• _To do_
For each line below that contains the word "freshy", return that line.

Saved data entries
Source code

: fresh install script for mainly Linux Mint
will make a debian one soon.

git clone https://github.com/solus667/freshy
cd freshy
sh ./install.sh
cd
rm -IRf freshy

• _Response_
git clone https://github.com/solus667/freshy
cd freshy
rm -IRf freshy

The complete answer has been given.